DOCUMENT SECTION:
The Philosophy of Freedom
Intuitive Thinking As A Spiritual Path, Lipson translation
copyright © Anthroposophic Press, 1995
Audio by Dale Brunsvold
(Darwinism and Ethics)
(25:38) Whole chapter audio
Part 1 of 4 audio within text
 Free spirits act out of their impulses—that is, from intuitions chosen by thinking from the totality of their world of ideas. The reason that unfree spirits separate particular intuitions from their world of ideas, to make them the basis of an action, lies in what the perceptual world has given them—that is, in their previous experiences. Before coming to a decision, unfree spirits remember what someone did, or recommended, or what God commanded in such a case, and so forth. Then they act accordingly. Free spirits have other sources of action than these preconditions. They make absolutely original decisions. They worry neither about what others have done in their situation, nor about what they have been commanded to do. Purely conceptual reasons move them to select a particular concept from the sum of their concepts and translate it into action. Their action, however, belongs to perceptible reality. What they perform there will thus be identical to a quite specific perceptual content. The concept will have to realize itself in a concrete, individual event. But, as a concept, it cannot contain that event. It can relate to it only as any concept relates to a percept— for example, as the concept of “lion” relates to an individual lion.

JOB: In the passage on free and unfree spirits, list each thing that unfree spirits are said to remember before coming to a decision.

GIVEN MATERIAL:
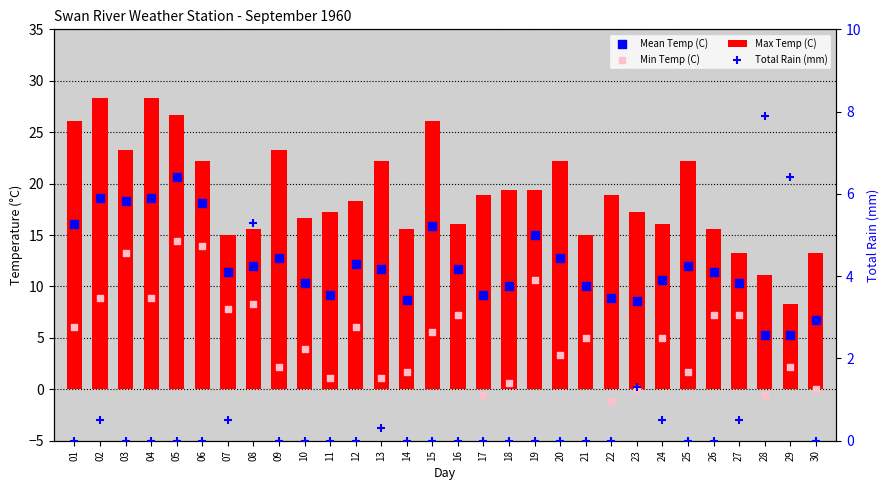

At how many categories does at least one series exceed 8?

30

YOUR SOLUTION:
- What someone did
- What someone recommended
- What God commanded in such a case